The totality of the productive relations, social relations and superstructure constitutes the mode of production. New social formations evolve because of development of the productive forces, productive relations, and social relations. This evolution is driven by natural laws, therefore, in the same way that biological evolution occurs. 

“... here individuals are dealt with only in so far as they are the personifications of economic categories, embodiments of particular class-relations and class-interests. My standpoint, from which the evolution of the economic formation of society is viewed as a process of natural history, can less than any other make the individual responsible for relations whose creature he socially remains, however much he may subjectively raise himself above them.” 

(Marx – Capital I, Preface to the First German Edition) 

Because production is, therefore, the foundation of historical materialism, the fundamental natural law that governs it is The Law of Value, because it is the determinant of the how, what, where and when of production. Similarly, the driving force of historical materialism is the rise in social productivity, because it is that which acts to relax the constraints imposed by The Law of Value, but it is also that which brings about the changes in the productive forces, and in the relations of production.

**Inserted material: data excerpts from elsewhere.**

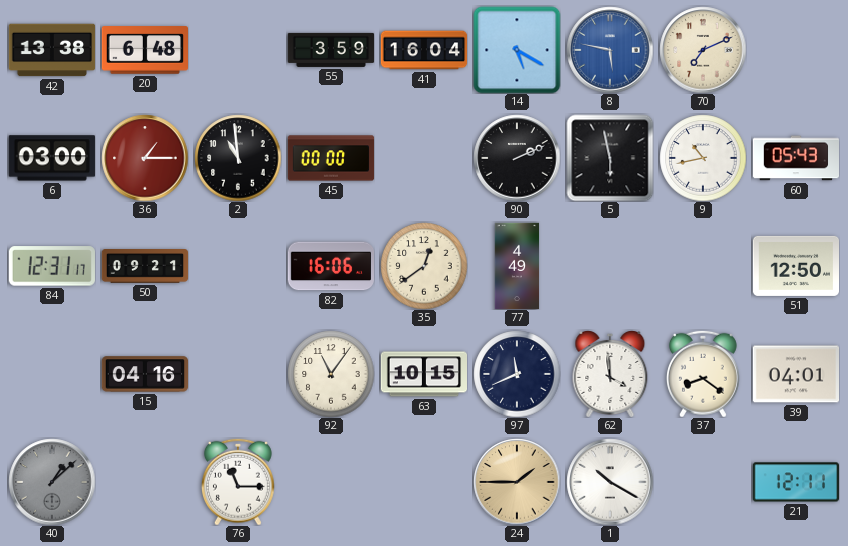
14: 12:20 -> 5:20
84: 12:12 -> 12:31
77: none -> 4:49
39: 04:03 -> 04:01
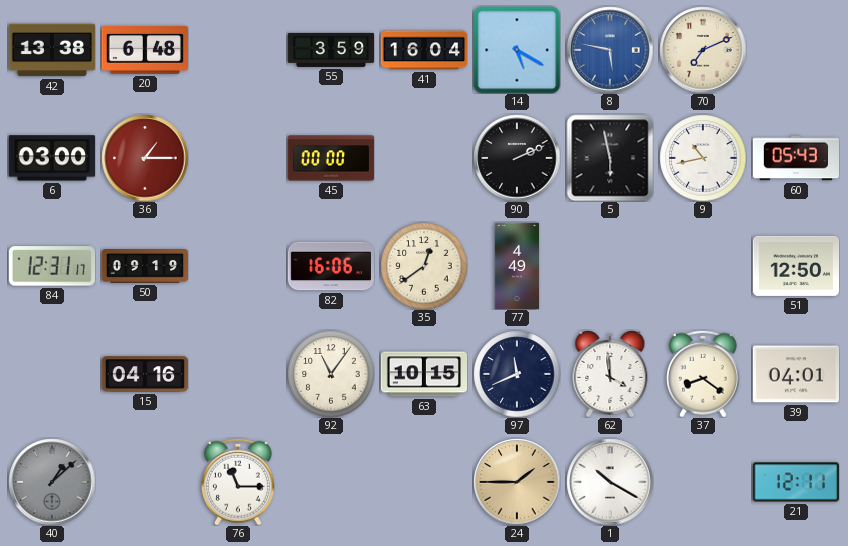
2: 10:59 -> none
50: 09:21 -> 09:19
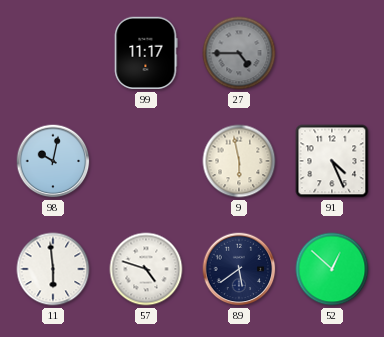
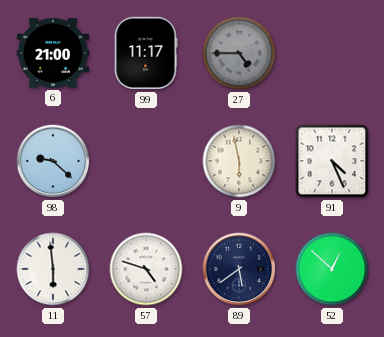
6: none -> 21:00
98: 10:02 -> 9:22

Only if society could raise social productivity to such a level whereby it no longer has to make choices about how to allocate resources, to obtain desired ends, i.e. where there was abundance, so that the principle of “From each according to their ability, to each according to their needs” applied, could The Law of Value cease to operate, but, at that point too, the driving force of the evolution of social formations also ceases, because the material basis of class society ends along with it. 

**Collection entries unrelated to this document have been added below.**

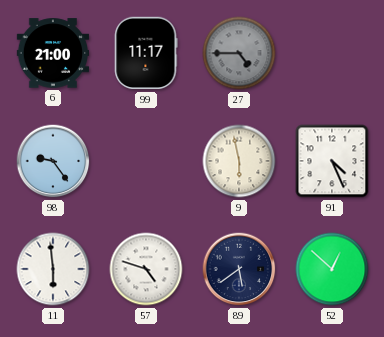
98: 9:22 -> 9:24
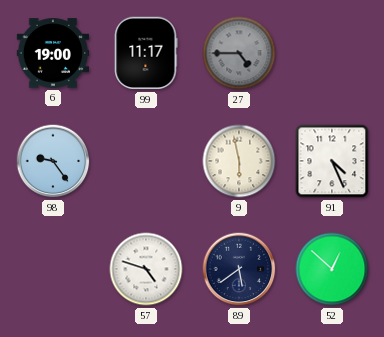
6: 21:00 -> 19:00
11: 5:59 -> none
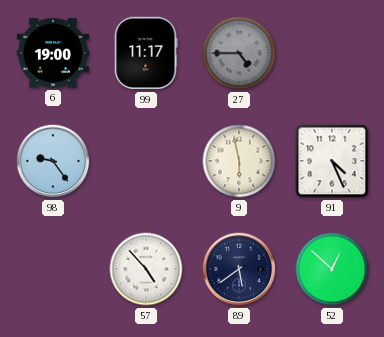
57: 4:48 -> 4:53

It is rising social productivity that means that the labour of the primitive commune becomes capable of producing a social surplus. A social surplus means that some members of society no longer need to work, but can live by consuming the surplus product of others. Hence, private property arises, as these individuals seek to also accumulate a part of the surplus product they appropriate, and they seek to transfer this private property to their heirs, which requires the development of the paternalistic, monogamous family unit, in place of the consanguineous forms of family. As such families form into a ruling class, it results in the formation of a state, whose purpose is to protect and advance the interests of this ruling class. 

But, for Marx and Engels this original fall from grace of humanity, its eating from the tree of knowledge, which marks the onset of civilisation, is a great, progressive and revolutionising event. It is precisely, the fact that this small ruling class is able to act as a whip upon the producers, to increase the size of the social surplus that is the driving force of progress. It is because this small ruling class is able to appropriate an ever increasing social product that it is able to devote a part of its own time, and the time of society, to the development of knowledge, and of science itself, as well as of art and culture. 

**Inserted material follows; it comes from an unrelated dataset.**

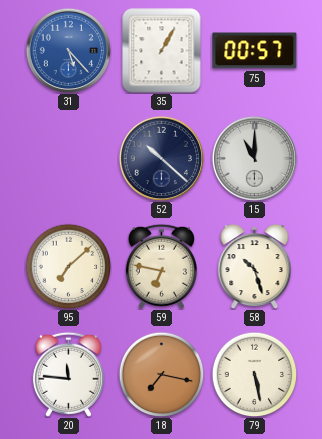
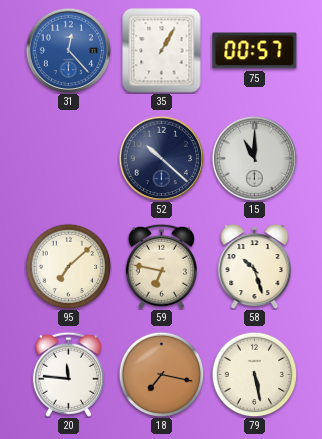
31: 5:23 -> 12:23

“...although at first the development of the capacities of the human species takes place at the cost of the majority of human individuals and even classes, in the end it breaks through this contradiction and coincides with the development of the individual; the higher development of individuality is thus only achieved by a historical process during which individuals are sacrificed for the interests of the species in the human kingdom, as in the animal and plant kingdoms, always assert themselves at the cost of the interests of individuals, because these interests of the species coincide only with the interests of certain individuals, and it is this coincidence which constitutes the strength of these privileged individuals.” 

(Theories of Surplus Value, Chapter 9, p 117-8) 

This is a perfect summation of Marx's theory of historical materialism, as a theory of social evolution driven by purely natural laws. It is written as a tribute to Ricardo's scientific method, as against the moralism of Sismondi, but it is equally the quintessence of Marx and Engels' own scientific method, completely devoid of any tinge of morality or moralising.